Taking the listing below, restate word for word each line from the line with "right ear: (41, 175)" to the line with "right wrist: (62, 208)", ends included, and stop there.

-------- Material for this exercise --------

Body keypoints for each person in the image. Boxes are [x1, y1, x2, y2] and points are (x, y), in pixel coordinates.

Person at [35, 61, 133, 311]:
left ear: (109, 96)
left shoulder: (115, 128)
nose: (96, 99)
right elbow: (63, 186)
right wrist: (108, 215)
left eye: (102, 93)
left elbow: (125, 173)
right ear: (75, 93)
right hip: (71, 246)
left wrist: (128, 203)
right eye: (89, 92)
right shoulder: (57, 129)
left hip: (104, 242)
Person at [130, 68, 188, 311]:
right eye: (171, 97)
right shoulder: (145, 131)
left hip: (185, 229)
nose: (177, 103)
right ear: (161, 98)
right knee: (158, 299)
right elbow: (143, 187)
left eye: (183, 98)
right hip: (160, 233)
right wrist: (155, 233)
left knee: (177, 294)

--------
-------- Material for this exercise --------

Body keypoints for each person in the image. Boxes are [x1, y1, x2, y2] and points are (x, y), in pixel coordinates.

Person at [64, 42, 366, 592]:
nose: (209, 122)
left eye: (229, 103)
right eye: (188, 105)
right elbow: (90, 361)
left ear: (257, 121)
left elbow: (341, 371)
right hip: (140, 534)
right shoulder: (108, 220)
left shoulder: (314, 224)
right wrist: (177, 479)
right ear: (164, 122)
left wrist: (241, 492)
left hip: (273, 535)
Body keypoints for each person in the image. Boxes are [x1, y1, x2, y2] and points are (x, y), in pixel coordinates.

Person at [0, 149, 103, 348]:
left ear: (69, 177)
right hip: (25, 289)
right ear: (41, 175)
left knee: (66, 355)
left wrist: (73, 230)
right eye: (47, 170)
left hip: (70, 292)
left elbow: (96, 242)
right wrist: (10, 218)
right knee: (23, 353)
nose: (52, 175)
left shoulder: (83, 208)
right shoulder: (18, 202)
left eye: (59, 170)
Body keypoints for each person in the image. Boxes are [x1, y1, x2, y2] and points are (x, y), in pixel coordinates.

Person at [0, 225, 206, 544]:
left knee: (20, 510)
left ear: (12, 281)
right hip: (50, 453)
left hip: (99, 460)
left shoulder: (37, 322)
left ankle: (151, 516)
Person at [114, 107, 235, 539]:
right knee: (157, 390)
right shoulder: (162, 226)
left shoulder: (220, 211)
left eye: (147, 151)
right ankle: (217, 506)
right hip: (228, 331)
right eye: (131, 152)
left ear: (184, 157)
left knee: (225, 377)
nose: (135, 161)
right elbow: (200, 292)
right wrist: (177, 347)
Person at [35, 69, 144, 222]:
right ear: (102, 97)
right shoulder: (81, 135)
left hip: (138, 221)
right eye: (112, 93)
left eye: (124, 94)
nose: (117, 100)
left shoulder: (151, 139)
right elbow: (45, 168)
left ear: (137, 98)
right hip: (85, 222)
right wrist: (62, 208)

--------

- _Reply to the task_:
right ear: (41, 175)
left knee: (66, 355)
left wrist: (73, 230)
right eye: (47, 170)
left hip: (70, 292)
left elbow: (96, 242)
right wrist: (10, 218)
right knee: (23, 353)
nose: (52, 175)
left shoulder: (83, 208)
right shoulder: (18, 202)
left eye: (59, 170)
Body keypoints for each person in the image. Boxes are [x1, y1, x2, y2] and points are (x, y), in pixel coordinates.

Person at [0, 225, 206, 544]:
left knee: (20, 510)
left ear: (12, 281)
right hip: (50, 453)
left hip: (99, 460)
left shoulder: (37, 322)
left ankle: (151, 516)
Person at [114, 107, 235, 539]:
right knee: (157, 390)
right shoulder: (162, 226)
left shoulder: (220, 211)
left eye: (147, 151)
right ankle: (217, 506)
right hip: (228, 331)
right eye: (131, 152)
left ear: (184, 157)
left knee: (225, 377)
nose: (135, 161)
right elbow: (200, 292)
right wrist: (177, 347)
Person at [35, 69, 144, 222]:
right ear: (102, 97)
right shoulder: (81, 135)
left hip: (138, 221)
right eye: (112, 93)
left eye: (124, 94)
nose: (117, 100)
left shoulder: (151, 139)
right elbow: (45, 168)
left ear: (137, 98)
right hip: (85, 222)
right wrist: (62, 208)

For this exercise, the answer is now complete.